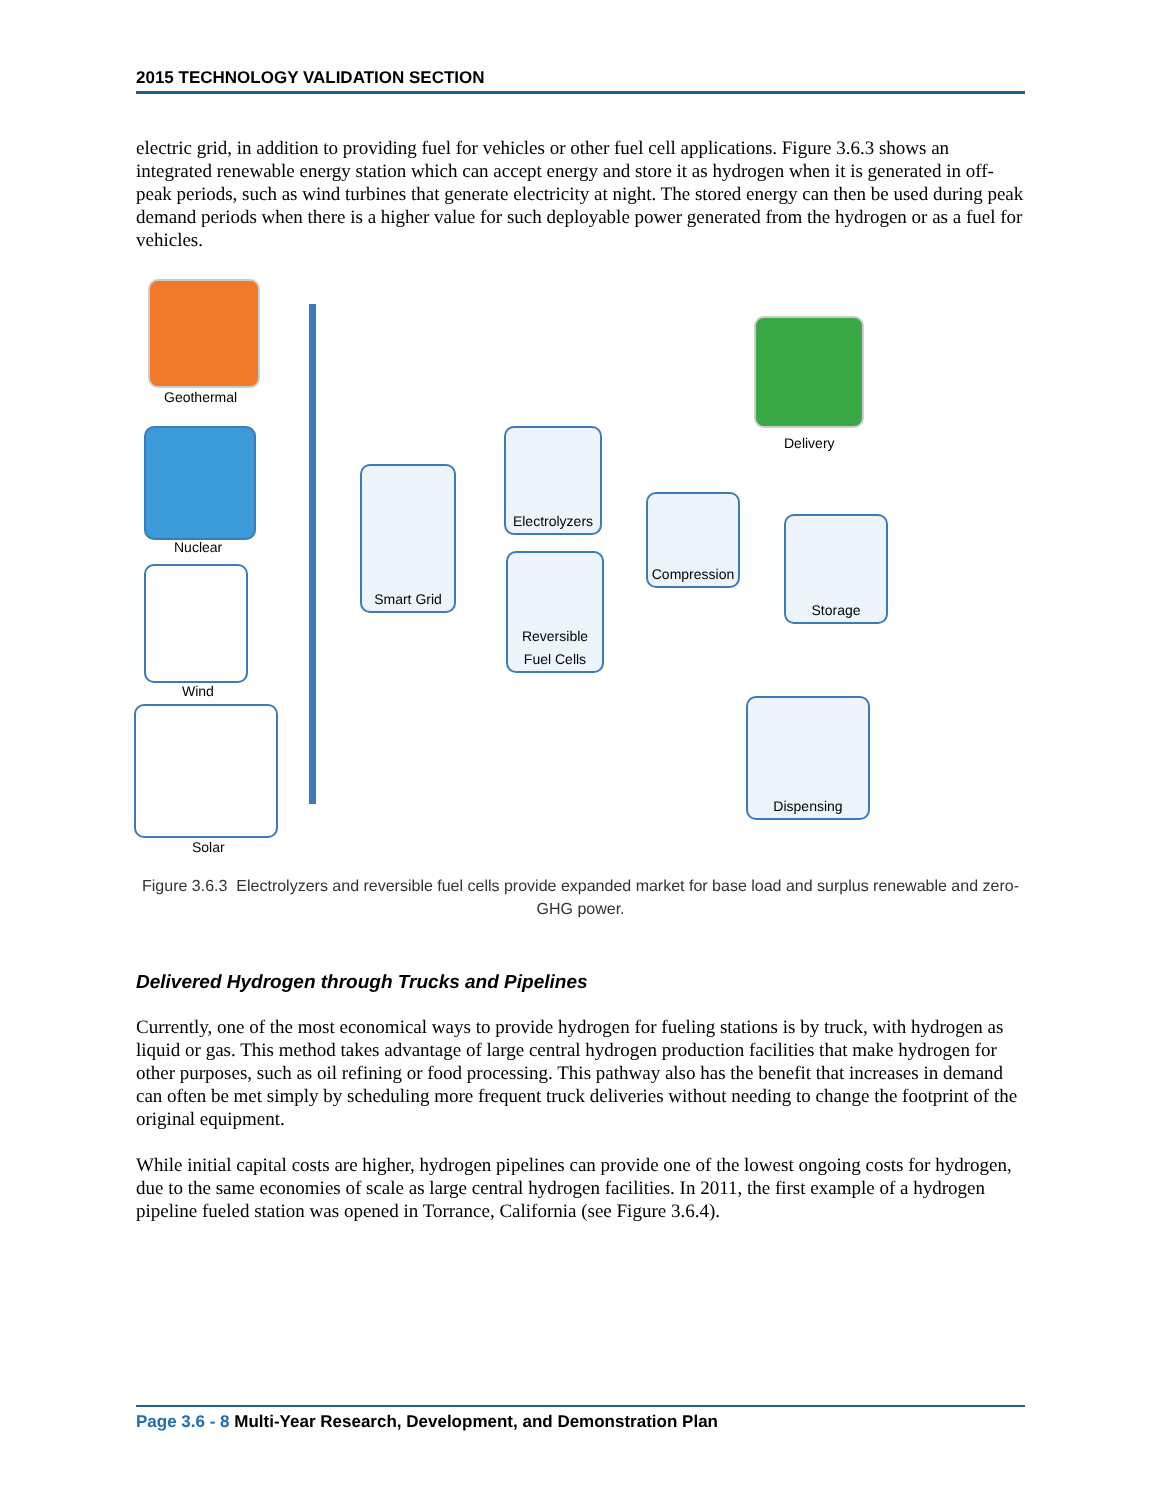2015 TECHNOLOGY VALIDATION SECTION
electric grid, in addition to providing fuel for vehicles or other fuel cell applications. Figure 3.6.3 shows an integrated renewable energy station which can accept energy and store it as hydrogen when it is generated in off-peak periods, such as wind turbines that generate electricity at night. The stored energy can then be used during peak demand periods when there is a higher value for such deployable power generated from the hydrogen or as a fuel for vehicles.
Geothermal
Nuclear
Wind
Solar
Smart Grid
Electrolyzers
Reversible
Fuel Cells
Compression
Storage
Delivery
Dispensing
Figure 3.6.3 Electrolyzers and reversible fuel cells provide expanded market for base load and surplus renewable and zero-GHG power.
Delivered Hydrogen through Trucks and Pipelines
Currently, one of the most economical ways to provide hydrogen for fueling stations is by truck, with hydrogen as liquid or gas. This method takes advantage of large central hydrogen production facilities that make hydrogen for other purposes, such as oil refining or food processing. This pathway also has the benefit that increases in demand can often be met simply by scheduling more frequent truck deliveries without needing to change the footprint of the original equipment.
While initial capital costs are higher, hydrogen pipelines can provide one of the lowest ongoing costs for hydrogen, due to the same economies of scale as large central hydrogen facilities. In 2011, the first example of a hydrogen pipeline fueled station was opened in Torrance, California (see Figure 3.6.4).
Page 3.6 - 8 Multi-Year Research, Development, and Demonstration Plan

WHAT IS NEEDED: Select all lines in the listing above where the word "Figure" appears, and show them.

YOUR RESPONSE:
electric grid, in addition to providing fuel for vehicles or other fuel cell applications. Figure 3.6.3 shows an integrated renewable energy station which can accept energy and store it as hydrogen when it is generated in off-peak periods, such as wind turbines that generate electricity at night. The stored energy can then be used during peak demand periods when there is a higher value for such deployable power generated from the hydrogen or as a fuel for vehicles.
Figure 3.6.3 Electrolyzers and reversible fuel cells provide expanded market for base load and surplus renewable and zero-GHG power.
While initial capital costs are higher, hydrogen pipelines can provide one of the lowest ongoing costs for hydrogen, due to the same economies of scale as large central hydrogen facilities. In 2011, the first example of a hydrogen pipeline fueled station was opened in Torrance, California (see Figure 3.6.4).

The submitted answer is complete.